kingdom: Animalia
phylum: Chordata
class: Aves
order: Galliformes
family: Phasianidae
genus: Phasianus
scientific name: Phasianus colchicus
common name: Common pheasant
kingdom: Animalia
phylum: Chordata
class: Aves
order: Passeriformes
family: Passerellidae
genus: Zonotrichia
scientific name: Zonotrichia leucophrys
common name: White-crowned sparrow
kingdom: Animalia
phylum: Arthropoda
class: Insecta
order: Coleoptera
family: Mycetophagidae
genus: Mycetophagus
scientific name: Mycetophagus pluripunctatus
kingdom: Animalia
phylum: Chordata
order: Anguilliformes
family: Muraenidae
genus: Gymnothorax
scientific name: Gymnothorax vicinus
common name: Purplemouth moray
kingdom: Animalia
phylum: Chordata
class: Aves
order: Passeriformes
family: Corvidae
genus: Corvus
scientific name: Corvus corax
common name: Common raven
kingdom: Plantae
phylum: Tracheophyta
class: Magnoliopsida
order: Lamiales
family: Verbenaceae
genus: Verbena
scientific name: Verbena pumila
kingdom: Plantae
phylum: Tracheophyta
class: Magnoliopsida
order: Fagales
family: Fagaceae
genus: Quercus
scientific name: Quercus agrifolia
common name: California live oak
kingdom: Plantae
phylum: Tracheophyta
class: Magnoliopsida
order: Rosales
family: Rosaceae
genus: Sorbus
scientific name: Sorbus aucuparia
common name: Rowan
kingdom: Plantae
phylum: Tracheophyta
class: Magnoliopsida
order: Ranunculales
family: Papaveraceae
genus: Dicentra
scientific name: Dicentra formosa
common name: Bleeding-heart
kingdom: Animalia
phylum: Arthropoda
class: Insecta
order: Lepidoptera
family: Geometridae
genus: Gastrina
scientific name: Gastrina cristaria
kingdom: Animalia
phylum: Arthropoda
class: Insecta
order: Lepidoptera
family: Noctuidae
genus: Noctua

_ _ _ _

* Given task
Rename the field "phylum" to "division" throughout the entries and repeat them with everything else unchanged.

* Full solution
kingdom: Animalia
division: Chordata
class: Aves
order: Galliformes
family: Phasianidae
genus: Phasianus
scientific name: Phasianus colchicus
common name: Common pheasant
kingdom: Animalia
division: Chordata
class: Aves
order: Passeriformes
family: Passerellidae
genus: Zonotrichia
scientific name: Zonotrichia leucophrys
common name: White-crowned sparrow
kingdom: Animalia
division: Arthropoda
class: Insecta
order: Coleoptera
family: Mycetophagidae
genus: Mycetophagus
scientific name: Mycetophagus pluripunctatus
kingdom: Animalia
division: Chordata
order: Anguilliformes
family: Muraenidae
genus: Gymnothorax
scientific name: Gymnothorax vicinus
common name: Purplemouth moray
kingdom: Animalia
division: Chordata
class: Aves
order: Passeriformes
family: Corvidae
genus: Corvus
scientific name: Corvus corax
common name: Common raven
kingdom: Plantae
division: Tracheophyta
class: Magnoliopsida
order: Lamiales
family: Verbenaceae
genus: Verbena
scientific name: Verbena pumila
kingdom: Plantae
division: Tracheophyta
class: Magnoliopsida
order: Fagales
family: Fagaceae
genus: Quercus
scientific name: Quercus agrifolia
common name: California live oak
kingdom: Plantae
division: Tracheophyta
class: Magnoliopsida
order: Rosales
family: Rosaceae
genus: Sorbus
scientific name: Sorbus aucuparia
common name: Rowan
kingdom: Plantae
division: Tracheophyta
class: Magnoliopsida
order: Ranunculales
family: Papaveraceae
genus: Dicentra
scientific name: Dicentra formosa
common name: Bleeding-heart
kingdom: Animalia
division: Arthropoda
class: Insecta
order: Lepidoptera
family: Geometridae
genus: Gastrina
scientific name: Gastrina cristaria
kingdom: Animalia
division: Arthropoda
class: Insecta
order: Lepidoptera
family: Noctuidae
genus: Noctua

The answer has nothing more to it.